Assistant Professor of International Relations

Rachel Nolan is a historian of modern Latin America. Her research focuses on political violence, Central American civil wars, childhood and the family, historical memory, and U.S.-Latin American relations. She is currently completing a book manuscript on the history of international adoption from Guatemala. Her research has been funded by the Social Science Research Council, Fulbright, the Woodrow Wilson Foundation, and the ACLS/Mellon Foundation. Dr. Nolan holds a B.A. in History and Literature from Harvard University and a doctorate in Latin American and Caribbean History from New York University. Her dissertation won a Dean’s Outstanding Dissertation Award and NYU’s Outstanding Dissertation Award for the Humanities.
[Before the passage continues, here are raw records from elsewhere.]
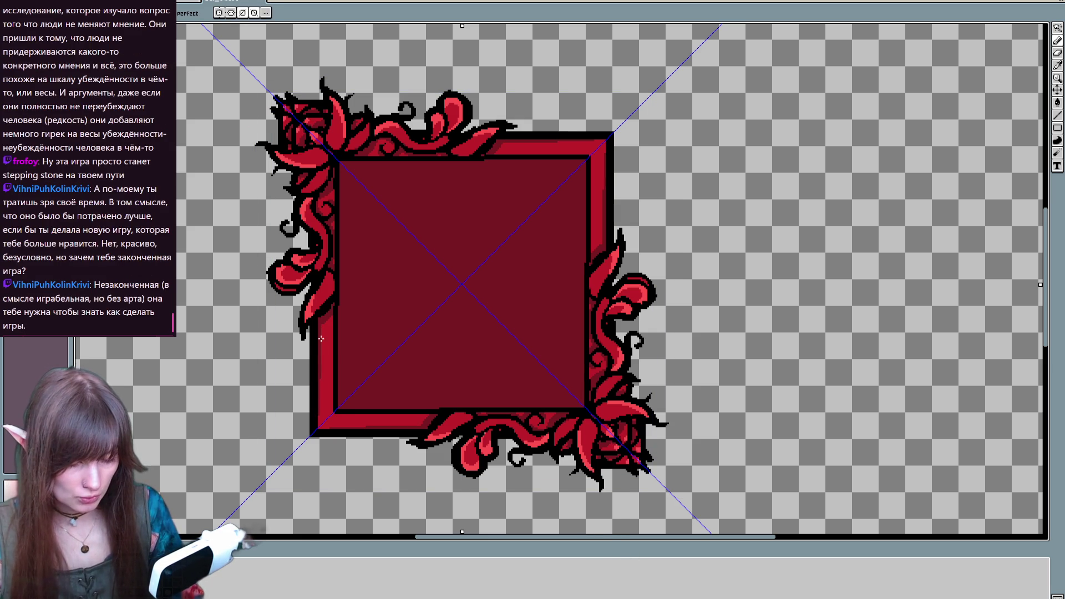
left_click_drag(319, 380, 320, 424)
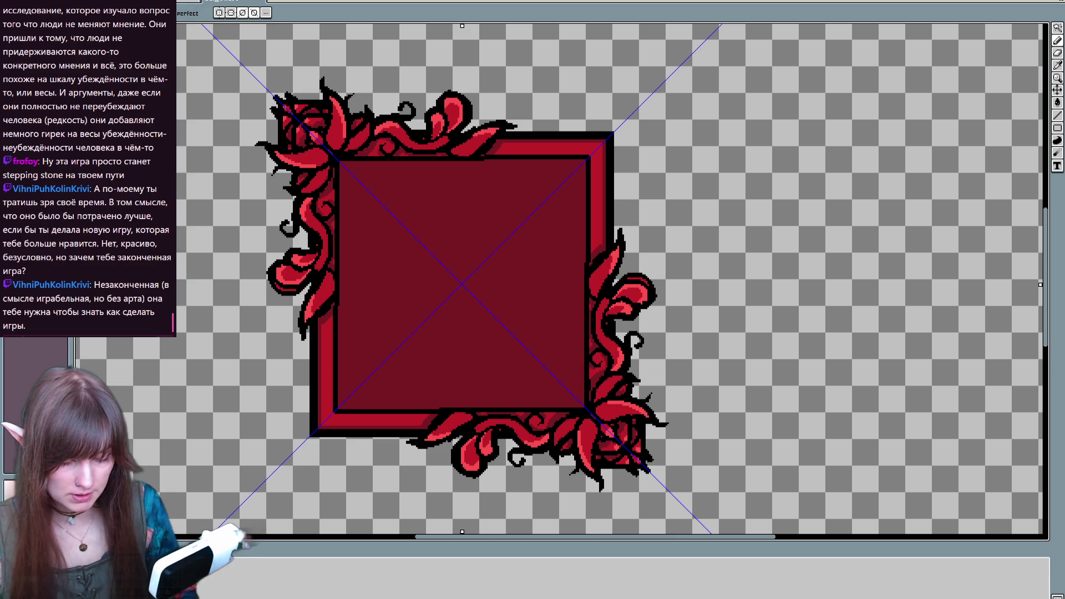
Pencil a darker band down the inner square's left rim with a lighter line beside it
scroll(387, 294, "up", 3)
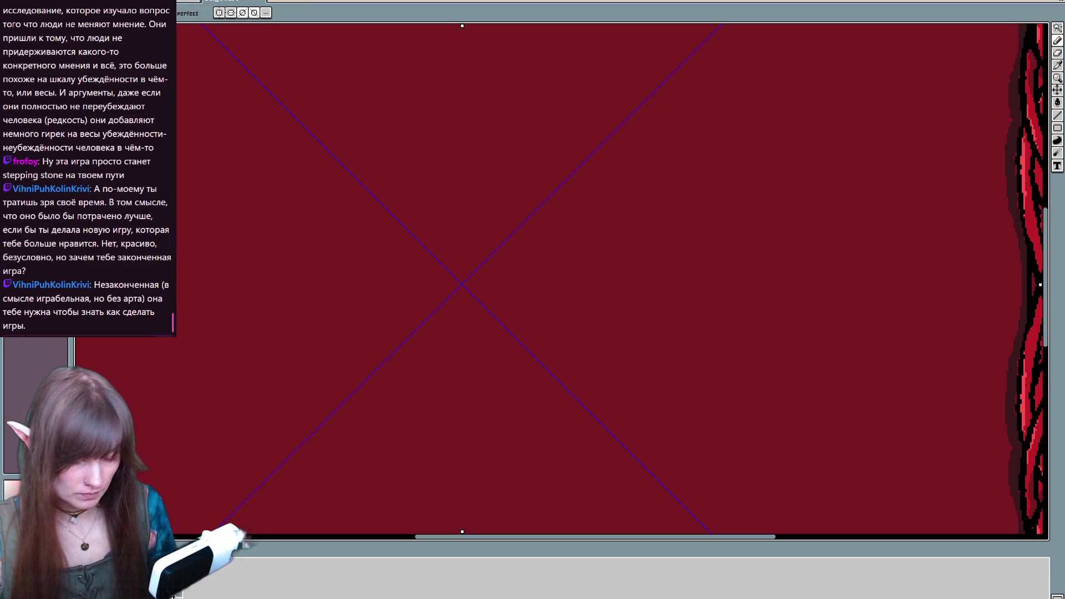
scroll(462, 284, "down", 3)
left_click_drag(338, 164, 336, 289)
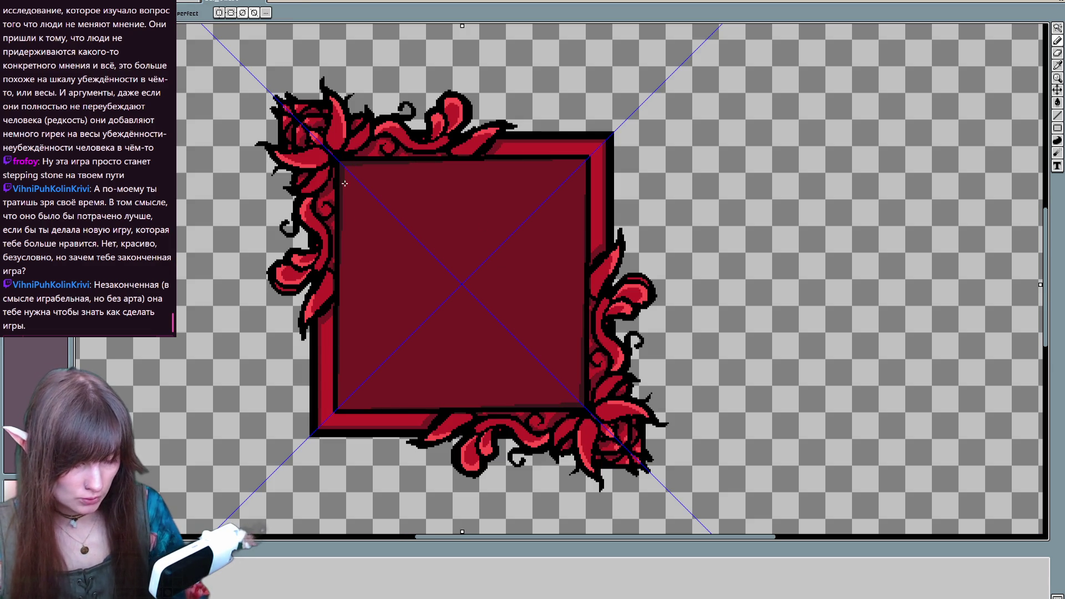
left_click_drag(338, 179, 340, 398)
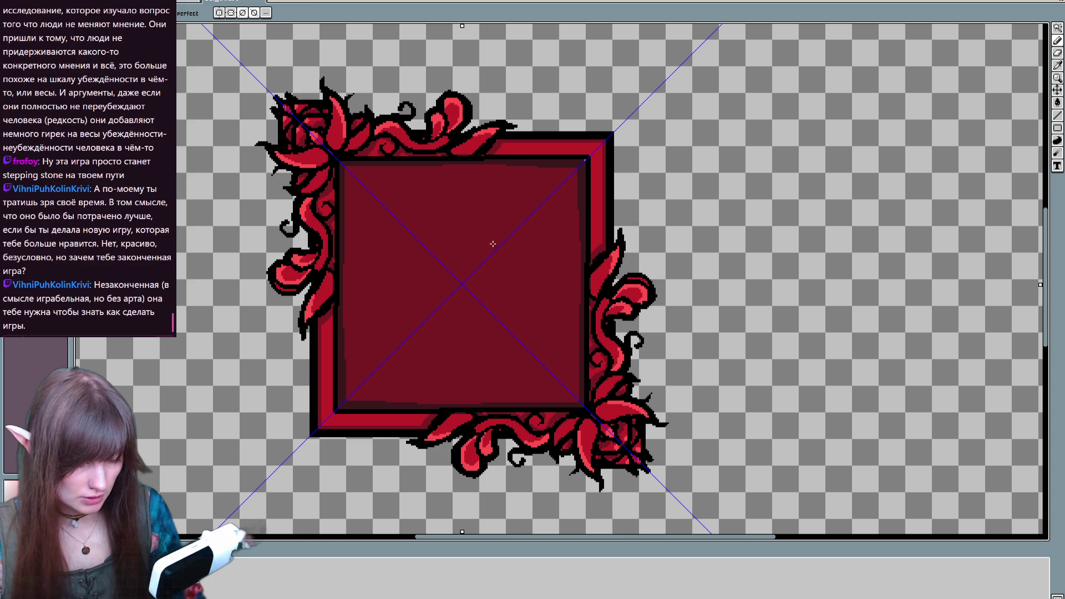
left_click_drag(344, 236, 344, 354)
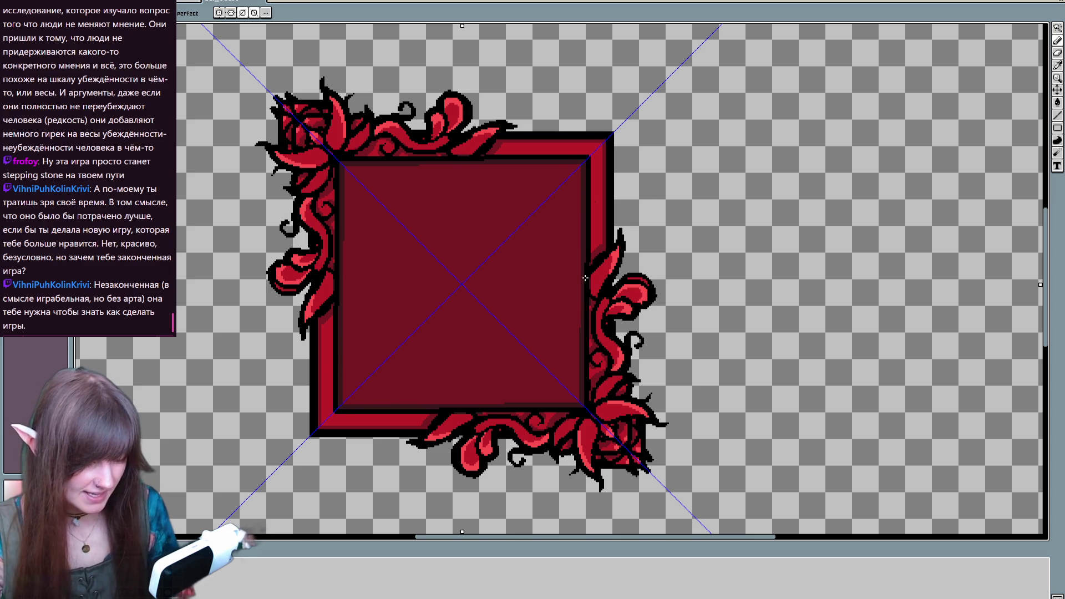
scroll(392, 190, "up", 2)
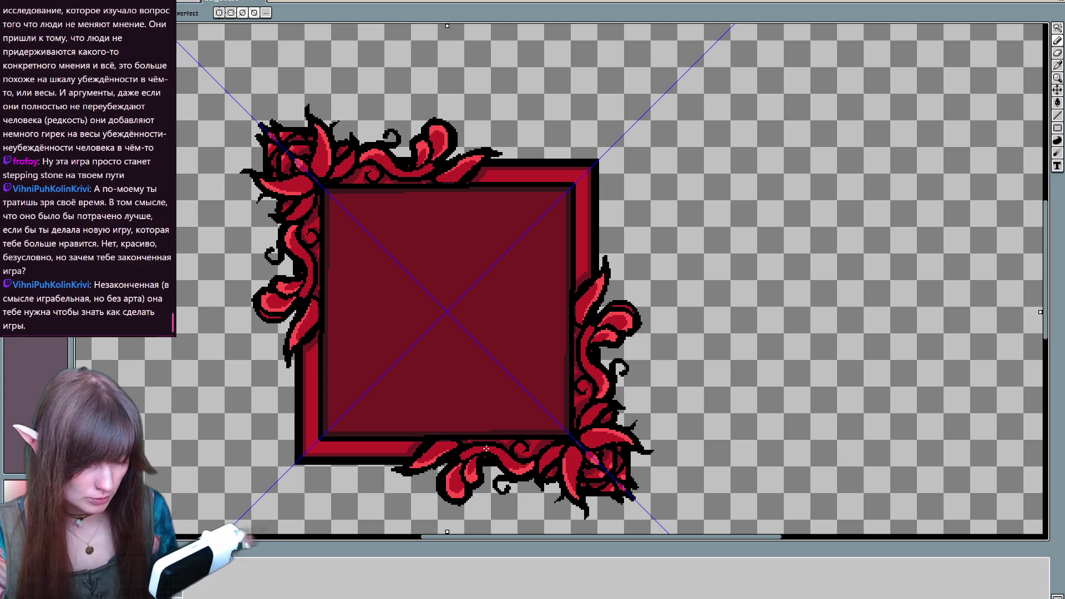
Disable symmetry in the toolbar so the diagonal guide lines disappear
scroll(425, 473, "down", 2)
Before joining the faculty at Boston University, she held a postdoctoral fellowship at the Columbia Society of Fellows in the Humanities at Columbia University. Prior to becoming a historian, Dr. Nolan worked as a journalist. Her writing has appeared in Harper’s Magazine, the New York Times, the London Review of Books, and El Faro, among other publications.

Professor Nolan’s areas of expertise include political violence, Central America, Mexico, civil and dirty wars in Latin America, genocide, history of childhood and the family, deportation history, and U.S.-Latin American relations.